157380. Tusser, Husb. (1878), 36. Whiplash wel knotted, and cartrope ynough.
1774. Pennsylv. Gaz., 9 Feb. Suppl. 2/3. Silk whip-lashes.
1838. Dickens, Nich. Nick., xxxii. He let out his whip-lash and touched up a little boy on the calves of his legs.
1891. Kipling, Light that Failed, iv. He wants the whip-lash. Lay it on with science, then.
1894. Athenæum, 11 Aug., 195/2. Nothing escapes the whip-lash of the college wit.
1915. M. Baillie, Saunders Captain the Curé, v. Listening to the sharp whip-lash of furious voices in the room below.
2. transf. An object resembling the lash of a whip, as the vibraculum of certain polyzoans; spec. a species of seaweed with long narrow fronds.

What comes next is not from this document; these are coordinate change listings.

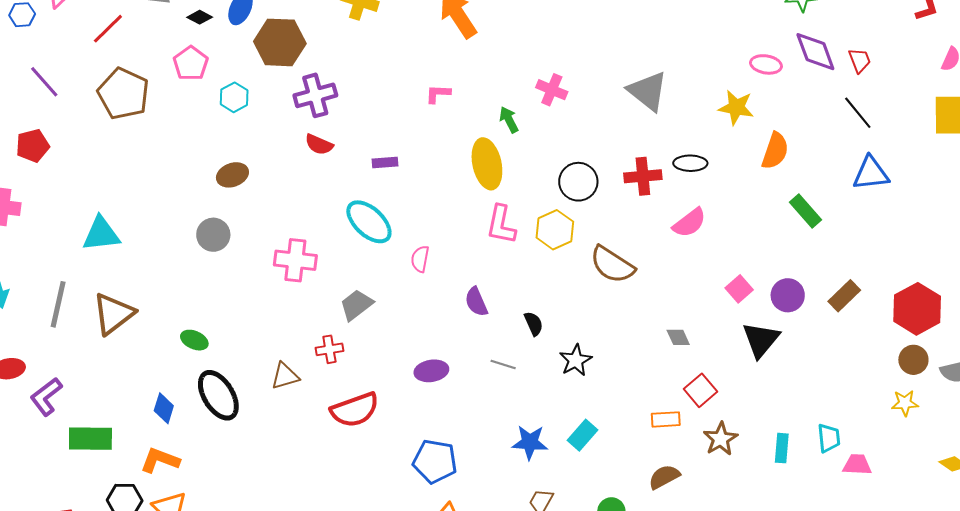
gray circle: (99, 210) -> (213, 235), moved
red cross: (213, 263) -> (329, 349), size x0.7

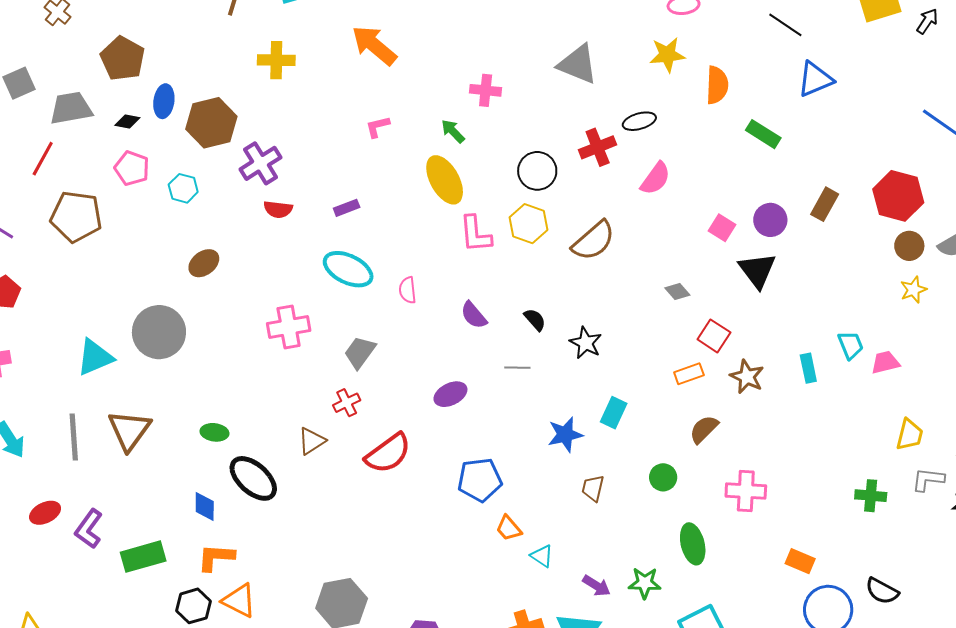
gray circle: (213, 235) -> (159, 332), moved, size x1.6
brown semicircle: (612, 265) -> (594, 241), turned -57

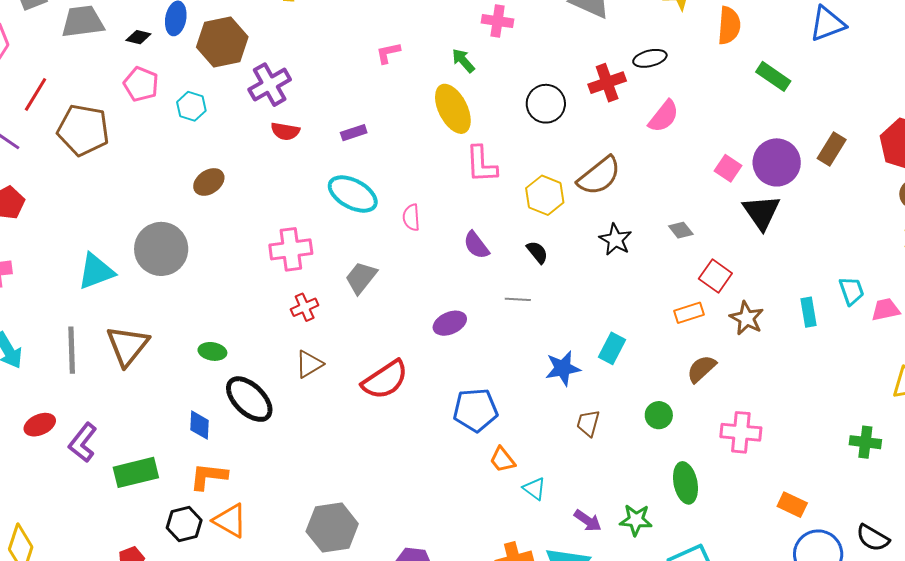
red line: (43, 159) -> (35, 94), moved
purple circle: (770, 220) -> (777, 162), size x1.4
yellow hexagon: (528, 224) -> (545, 195), moved
black star: (586, 343) -> (615, 240), moved
red cross: (347, 403) -> (305, 307), moved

1850. Miss Pratt, Comm. Things of Sea-side, ii. 124. The two species of Sea Whiplash, One kind of this whiplash (Chorda filum) grows attached to rocks and stones.
1857. Gosse, Omphalos, 146. The long and tough whip-lash in which the point of each leaf terminates. Ibid. (1865), Land & Sea, 225. In the Scuparia there are some special organs of defence . One of these is called the vibraculum, or the whiplash.